Entries taken from a collection:
---

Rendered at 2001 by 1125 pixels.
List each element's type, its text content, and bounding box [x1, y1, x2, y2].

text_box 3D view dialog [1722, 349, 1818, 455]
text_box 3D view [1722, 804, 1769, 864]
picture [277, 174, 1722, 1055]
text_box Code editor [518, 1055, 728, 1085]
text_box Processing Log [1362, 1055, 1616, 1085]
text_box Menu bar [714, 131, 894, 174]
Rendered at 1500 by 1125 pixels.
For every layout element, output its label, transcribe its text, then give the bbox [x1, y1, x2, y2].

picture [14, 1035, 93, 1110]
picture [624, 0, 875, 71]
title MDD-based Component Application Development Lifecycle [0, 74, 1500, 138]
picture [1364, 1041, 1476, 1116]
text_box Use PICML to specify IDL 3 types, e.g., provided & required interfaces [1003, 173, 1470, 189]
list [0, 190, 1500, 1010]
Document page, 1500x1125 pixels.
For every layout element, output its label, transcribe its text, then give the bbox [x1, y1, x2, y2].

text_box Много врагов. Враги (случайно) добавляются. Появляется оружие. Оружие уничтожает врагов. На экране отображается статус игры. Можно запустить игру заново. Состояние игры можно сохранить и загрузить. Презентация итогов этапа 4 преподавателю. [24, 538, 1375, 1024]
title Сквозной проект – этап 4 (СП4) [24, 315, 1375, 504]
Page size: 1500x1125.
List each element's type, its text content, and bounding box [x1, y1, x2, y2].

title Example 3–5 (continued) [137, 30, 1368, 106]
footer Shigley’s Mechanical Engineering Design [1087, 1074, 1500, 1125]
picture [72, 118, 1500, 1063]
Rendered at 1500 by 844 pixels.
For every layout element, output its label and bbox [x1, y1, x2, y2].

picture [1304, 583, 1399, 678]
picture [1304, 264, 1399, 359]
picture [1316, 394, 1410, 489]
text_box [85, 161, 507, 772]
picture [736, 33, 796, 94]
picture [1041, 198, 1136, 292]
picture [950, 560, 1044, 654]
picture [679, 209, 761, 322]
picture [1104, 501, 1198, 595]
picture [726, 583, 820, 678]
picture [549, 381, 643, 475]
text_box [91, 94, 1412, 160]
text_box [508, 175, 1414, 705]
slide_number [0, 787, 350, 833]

---

WHAT THE TASK REQUIRES: Repeat all of the records, letter for letter.

YOUR RESPONSE:
Rendered at 2001 by 1125 pixels.
List each element's type, its text content, and bounding box [x1, y1, x2, y2].

text_box 3D view dialog [1722, 349, 1818, 455]
text_box 3D view [1722, 804, 1769, 864]
picture [277, 174, 1722, 1055]
text_box Code editor [518, 1055, 728, 1085]
text_box Processing Log [1362, 1055, 1616, 1085]
text_box Menu bar [714, 131, 894, 174]
Rendered at 1500 by 1125 pixels.
For every layout element, output its label, transcribe its text, then give the bbox [x1, y1, x2, y2].

picture [14, 1035, 93, 1110]
picture [624, 0, 875, 71]
title MDD-based Component Application Development Lifecycle [0, 74, 1500, 138]
picture [1364, 1041, 1476, 1116]
text_box Use PICML to specify IDL 3 types, e.g., provided & required interfaces [1003, 173, 1470, 189]
list [0, 190, 1500, 1010]
Document page, 1500x1125 pixels.
For every layout element, output its label, transcribe its text, then give the bbox [x1, y1, x2, y2].

text_box Много врагов. Враги (случайно) добавляются. Появляется оружие. Оружие уничтожает врагов. На экране отображается статус игры. Можно запустить игру заново. Состояние игры можно сохранить и загрузить. Презентация итогов этапа 4 преподавателю. [24, 538, 1375, 1024]
title Сквозной проект – этап 4 (СП4) [24, 315, 1375, 504]
Page size: 1500x1125.
List each element's type, its text content, and bounding box [x1, y1, x2, y2].

title Example 3–5 (continued) [137, 30, 1368, 106]
footer Shigley’s Mechanical Engineering Design [1087, 1074, 1500, 1125]
picture [72, 118, 1500, 1063]
Rendered at 1500 by 844 pixels.
For every layout element, output its label and bbox [x1, y1, x2, y2].

picture [1304, 583, 1399, 678]
picture [1304, 264, 1399, 359]
picture [1316, 394, 1410, 489]
text_box [85, 161, 507, 772]
picture [736, 33, 796, 94]
picture [1041, 198, 1136, 292]
picture [950, 560, 1044, 654]
picture [679, 209, 761, 322]
picture [1104, 501, 1198, 595]
picture [726, 583, 820, 678]
picture [549, 381, 643, 475]
text_box [91, 94, 1412, 160]
text_box [508, 175, 1414, 705]
slide_number [0, 787, 350, 833]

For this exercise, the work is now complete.